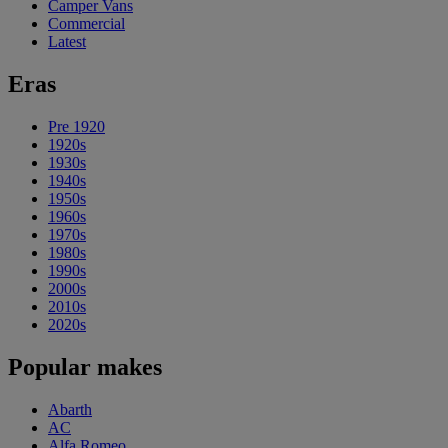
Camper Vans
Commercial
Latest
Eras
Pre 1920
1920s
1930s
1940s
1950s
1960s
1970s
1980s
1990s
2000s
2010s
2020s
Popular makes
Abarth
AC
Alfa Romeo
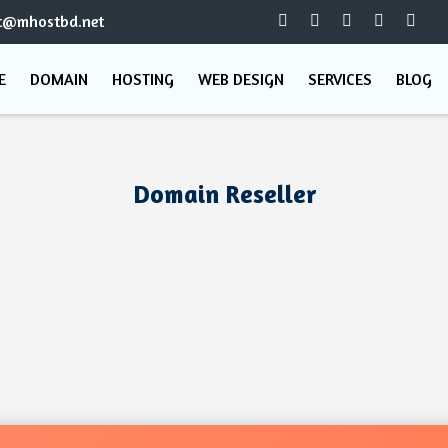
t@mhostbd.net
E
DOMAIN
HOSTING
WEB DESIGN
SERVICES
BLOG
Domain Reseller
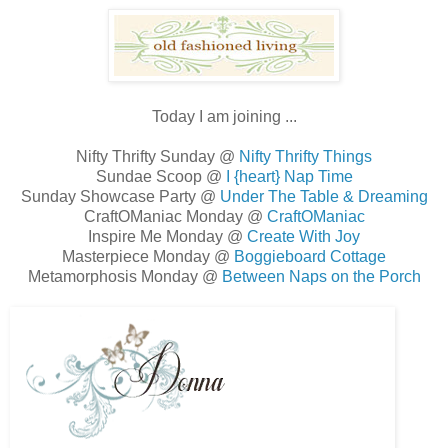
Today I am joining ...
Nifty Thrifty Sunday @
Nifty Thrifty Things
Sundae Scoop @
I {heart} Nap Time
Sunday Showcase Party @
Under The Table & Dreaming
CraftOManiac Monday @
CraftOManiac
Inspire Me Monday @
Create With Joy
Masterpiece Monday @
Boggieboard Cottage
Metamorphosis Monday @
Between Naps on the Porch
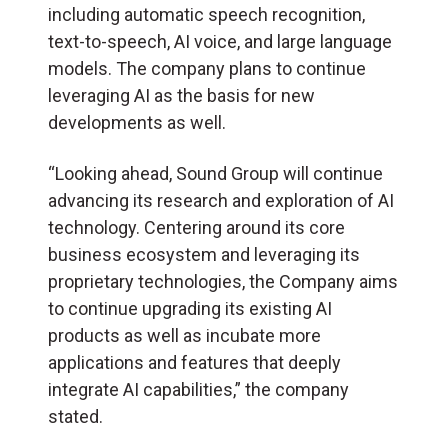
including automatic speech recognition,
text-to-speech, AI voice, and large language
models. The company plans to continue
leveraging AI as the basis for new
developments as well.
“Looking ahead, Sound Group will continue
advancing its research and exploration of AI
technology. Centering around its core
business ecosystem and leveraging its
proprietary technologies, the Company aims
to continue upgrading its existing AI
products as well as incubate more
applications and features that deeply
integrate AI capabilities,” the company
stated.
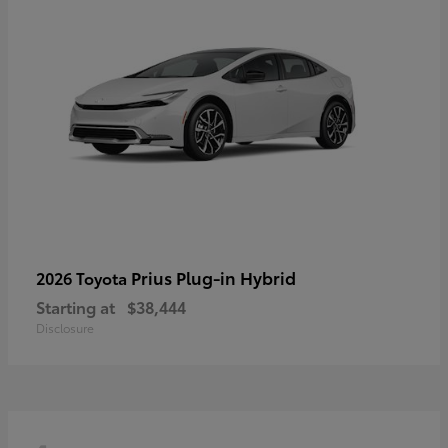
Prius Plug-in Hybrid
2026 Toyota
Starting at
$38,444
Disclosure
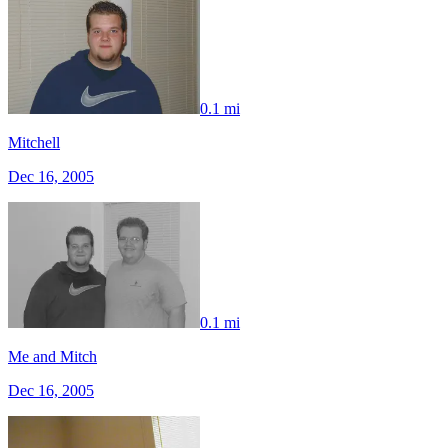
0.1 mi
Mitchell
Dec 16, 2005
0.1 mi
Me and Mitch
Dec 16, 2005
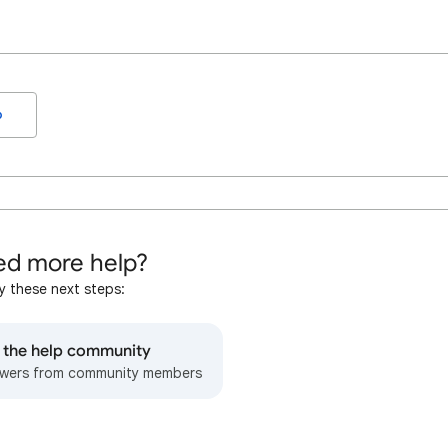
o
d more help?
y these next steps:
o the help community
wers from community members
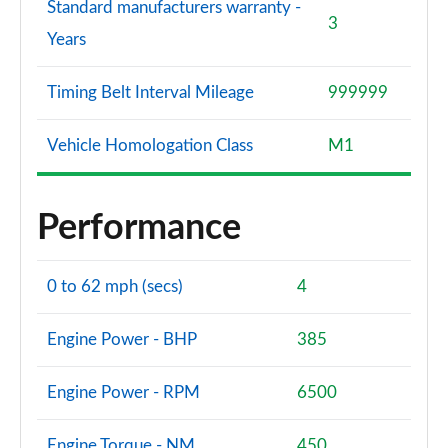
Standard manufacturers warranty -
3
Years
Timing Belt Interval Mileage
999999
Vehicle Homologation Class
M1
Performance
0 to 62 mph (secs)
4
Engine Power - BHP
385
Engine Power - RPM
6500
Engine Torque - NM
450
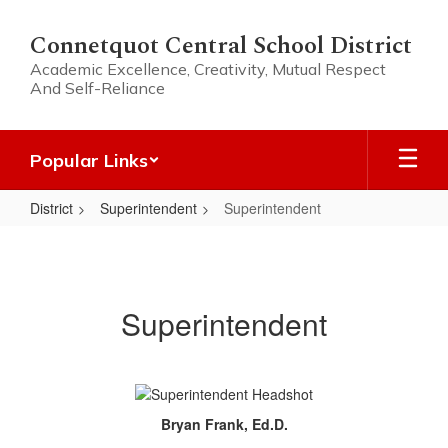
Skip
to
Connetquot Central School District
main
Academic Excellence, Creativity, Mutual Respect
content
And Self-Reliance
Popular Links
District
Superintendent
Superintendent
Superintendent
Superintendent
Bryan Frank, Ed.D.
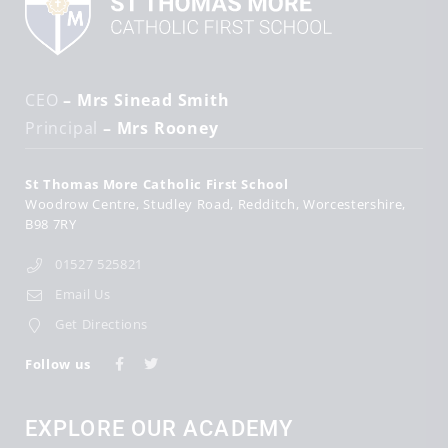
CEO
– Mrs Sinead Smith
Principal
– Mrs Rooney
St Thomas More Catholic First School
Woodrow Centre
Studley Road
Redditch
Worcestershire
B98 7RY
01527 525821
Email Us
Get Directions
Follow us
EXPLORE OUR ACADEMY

TASK DETAILS: Rewrite the material from its start up to and including the line with "Between Naps on the Porch", replacing "Monday" with "Tuesday" and keeping everything else the same. Leave the pictures out of your answer.

TASK SOLUTION:
Camper Vans
Commercial
Latest
Eras
Pre 1920
1920s
1930s
1940s
1950s
1960s
1970s
1980s
1990s
2000s
2010s
2020s
Popular makes
Abarth
AC
Alfa Romeo
t@mhostbd.net
E
DOMAIN
HOSTING
WEB DESIGN
SERVICES
BLOG
Domain Reseller
Today I am joining ...
Nifty Thrifty Sunday @
Nifty Thrifty Things
Sundae Scoop @
I {heart} Nap Time
Sunday Showcase Party @
Under The Table & Dreaming
CraftOManiac Tuesday @
CraftOManiac
Inspire Me Tuesday @
Create With Joy
Masterpiece Tuesday @
Boggieboard Cottage
Metamorphosis Tuesday @
Between Naps on the Porch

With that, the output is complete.